ガラガラ、ガラガラと音を立てて点滴台が動く。何となくぶらぶらしていると、ふと会話が切れ切れに聞こえてきた。
「…今日も大変よね」
「ああ、またあの子倒れたんでしょ?」
会話のする方へ近づいていく。細く開いたドアの隙間から中を覗くと、休憩中だと思われる看護師2名が菓子を手に会話に興じていた。

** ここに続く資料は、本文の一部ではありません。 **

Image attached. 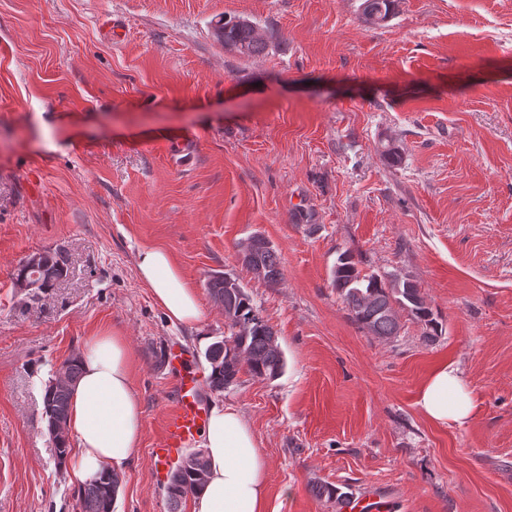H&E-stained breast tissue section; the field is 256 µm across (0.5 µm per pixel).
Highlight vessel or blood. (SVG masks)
<instances>
[{
    "label": "vessel or blood",
    "mask_w": 512,
    "mask_h": 512,
    "mask_svg": "<svg viewBox=\"0 0 512 512\" xmlns=\"http://www.w3.org/2000/svg\"><path fill=\"white\" fill-rule=\"evenodd\" d=\"M172 387L175 403L166 415L162 442L151 451L154 469L158 472L167 468L175 457L188 448L207 415L200 401V384L191 374H173Z\"/></svg>",
    "instance_id": "b4317fda"
}]
</instances>
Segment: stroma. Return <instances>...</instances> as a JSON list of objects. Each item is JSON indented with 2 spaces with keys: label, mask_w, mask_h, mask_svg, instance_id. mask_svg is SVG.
Wrapping results in <instances>:
<instances>
[{
  "label": "stroma",
  "mask_w": 512,
  "mask_h": 512,
  "mask_svg": "<svg viewBox=\"0 0 512 512\" xmlns=\"http://www.w3.org/2000/svg\"><path fill=\"white\" fill-rule=\"evenodd\" d=\"M0 0V512H79L42 394L103 328L126 337L142 436L115 512H169L150 450L171 406L168 347L201 373L236 278L275 331L283 375H241L208 404L239 409L268 461V512H340L327 485L386 512H512V0ZM246 17L247 59L212 35ZM118 25L113 39L105 22ZM394 146L397 164L381 151ZM283 279L253 278L249 236ZM162 246L202 320L170 322L140 279ZM65 253L49 295L18 292L29 254ZM415 284L442 326L355 324L331 285L341 254ZM455 363L476 409L437 426L416 404ZM221 19L216 25L222 24L224 29V45L231 43L236 52L244 58H254L263 55L268 49V43L256 34V27L247 19Z\"/></svg>",
  "instance_id": "35a3bbf8"
}]
</instances>
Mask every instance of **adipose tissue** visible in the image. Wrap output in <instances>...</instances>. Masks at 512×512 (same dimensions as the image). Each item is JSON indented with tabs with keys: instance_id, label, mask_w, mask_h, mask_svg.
<instances>
[{
	"instance_id": "ef3b65f1",
	"label": "adipose tissue",
	"mask_w": 512,
	"mask_h": 512,
	"mask_svg": "<svg viewBox=\"0 0 512 512\" xmlns=\"http://www.w3.org/2000/svg\"><path fill=\"white\" fill-rule=\"evenodd\" d=\"M136 267L168 319L189 327L199 323L196 290L168 251L142 248ZM80 356L69 417L77 446L69 467L74 478L85 482L104 469L122 470L131 461L141 438L142 413L131 384L130 349L124 336L102 330L90 337ZM416 404L428 421L440 426L464 424L475 410L473 393L452 363L429 374ZM200 436L208 475L195 498V512H266L268 463L242 413L213 405Z\"/></svg>"
}]
</instances>
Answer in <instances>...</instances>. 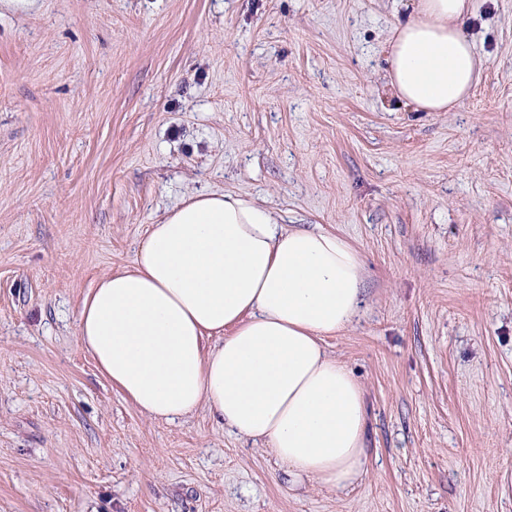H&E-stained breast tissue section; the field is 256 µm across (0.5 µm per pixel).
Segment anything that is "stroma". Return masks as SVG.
I'll return each mask as SVG.
<instances>
[{
    "label": "stroma",
    "instance_id": "1",
    "mask_svg": "<svg viewBox=\"0 0 512 512\" xmlns=\"http://www.w3.org/2000/svg\"><path fill=\"white\" fill-rule=\"evenodd\" d=\"M449 112L397 105L413 0H0V512H512V0ZM360 254L326 336L365 391L364 470L289 481L209 410L152 421L76 337L189 194Z\"/></svg>",
    "mask_w": 512,
    "mask_h": 512
}]
</instances>
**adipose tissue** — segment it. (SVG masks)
I'll list each match as a JSON object with an SVG mask.
<instances>
[{"label": "adipose tissue", "mask_w": 512, "mask_h": 512, "mask_svg": "<svg viewBox=\"0 0 512 512\" xmlns=\"http://www.w3.org/2000/svg\"><path fill=\"white\" fill-rule=\"evenodd\" d=\"M470 0H416L389 39L387 83L447 112L484 60ZM363 261L339 236L288 228L233 193H195L151 225L131 270L104 275L77 318L79 346L153 420L208 407L295 480L349 487L365 464L361 385L325 349L364 300Z\"/></svg>", "instance_id": "1"}]
</instances>
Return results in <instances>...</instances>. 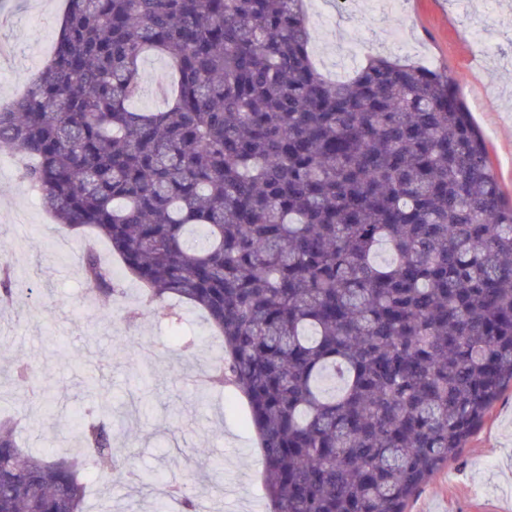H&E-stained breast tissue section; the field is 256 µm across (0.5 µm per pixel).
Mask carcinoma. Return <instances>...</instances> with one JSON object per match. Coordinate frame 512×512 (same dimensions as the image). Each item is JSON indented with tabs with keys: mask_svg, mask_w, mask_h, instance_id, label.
<instances>
[{
	"mask_svg": "<svg viewBox=\"0 0 512 512\" xmlns=\"http://www.w3.org/2000/svg\"><path fill=\"white\" fill-rule=\"evenodd\" d=\"M47 65L0 109V149L63 229L109 243L95 298L141 286L205 315L269 512H407L512 386V201L442 72L372 52L343 81L311 61L303 0H66ZM173 87L134 110L145 55ZM17 300L0 269V303ZM166 316L177 348L195 338ZM0 421V512H85L81 462ZM110 479L112 404L79 426ZM180 512L197 492L173 483Z\"/></svg>",
	"mask_w": 512,
	"mask_h": 512,
	"instance_id": "cac0c4a2",
	"label": "carcinoma"
}]
</instances>
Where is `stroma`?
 <instances>
[{
	"label": "stroma",
	"instance_id": "stroma-1",
	"mask_svg": "<svg viewBox=\"0 0 512 512\" xmlns=\"http://www.w3.org/2000/svg\"><path fill=\"white\" fill-rule=\"evenodd\" d=\"M64 0H0V104H8L50 55ZM310 51L328 76L345 78L368 50L388 52L447 74L485 137L504 193L512 198V0H407L402 14L382 15L367 0H306ZM80 233L59 228L17 169L0 171V258L23 299L0 306V417L22 418L25 448L76 457L78 424L97 395L84 386L99 375L120 423L112 444L136 470L154 477L131 493L96 470L88 512H165L167 482L177 478L222 489L216 512H266L261 450L245 423L246 403L227 392L200 397L197 374L220 341L203 315L185 312L196 336L188 353H169L163 310L125 321L139 300L126 280L111 316L88 300L77 256ZM152 343V362L129 363L119 336ZM30 359L45 390L32 399L14 380L16 356ZM408 512H512V386L505 389L457 458L429 479Z\"/></svg>",
	"mask_w": 512,
	"mask_h": 512
}]
</instances>
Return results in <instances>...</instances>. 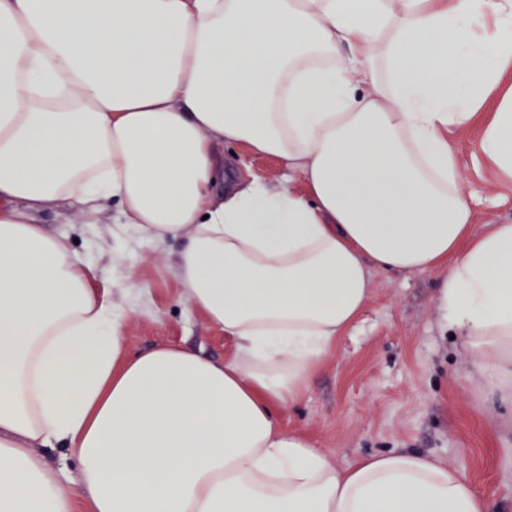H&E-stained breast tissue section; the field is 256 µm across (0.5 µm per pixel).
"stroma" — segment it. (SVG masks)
<instances>
[{
	"mask_svg": "<svg viewBox=\"0 0 512 512\" xmlns=\"http://www.w3.org/2000/svg\"><path fill=\"white\" fill-rule=\"evenodd\" d=\"M478 129H449L459 156L462 189L481 224H512V187L500 193L497 168L475 149ZM239 174L280 180L284 169L247 145L226 147ZM118 212L104 205L80 214L67 206L33 216L46 232L69 235L92 267L99 288L134 279L146 291L130 297L136 312L124 327L135 352L172 343L214 360L233 350L181 295L172 264L181 244L139 243L123 231ZM121 253L113 262L112 253ZM437 275H377L372 296L296 404L282 411L288 429L302 433L339 466L391 449H408L454 468L474 490L493 497L499 512H512V408L479 393L477 358L457 337L442 332Z\"/></svg>",
	"mask_w": 512,
	"mask_h": 512,
	"instance_id": "35a3bbf8",
	"label": "stroma"
}]
</instances>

恐らくここはナースの休憩室で、2人は専ら休憩中…といった所か。
「あの子、変よねぇ…原因不明なんでしょ?」
「それなのよねぇ。噂なんだけど…」
看護師2名が顔を寄せる。一方の看護師がえっ、という顔をした。
「それ本当!?じゃあ人殺しじゃない!!」
「シーッッ!!声が大きいわよ!!2人は辺りをキョロキョロした。
……これってもしかしなくても私の事だろうか。人殺し?私が??優凪は心臓をバクバクさせながら耳をそばだてる。
「なんでも人体実験の失敗作を殺してるらしいわよ…」
「いやあねぇ…本当マフィアの尻拭いなんて…」
そこで2人の話題は別の方向に花が咲いた。
どうもこれ以上は話を聞けそうにない。
優凪がため息をついて振り向いた瞬間だった。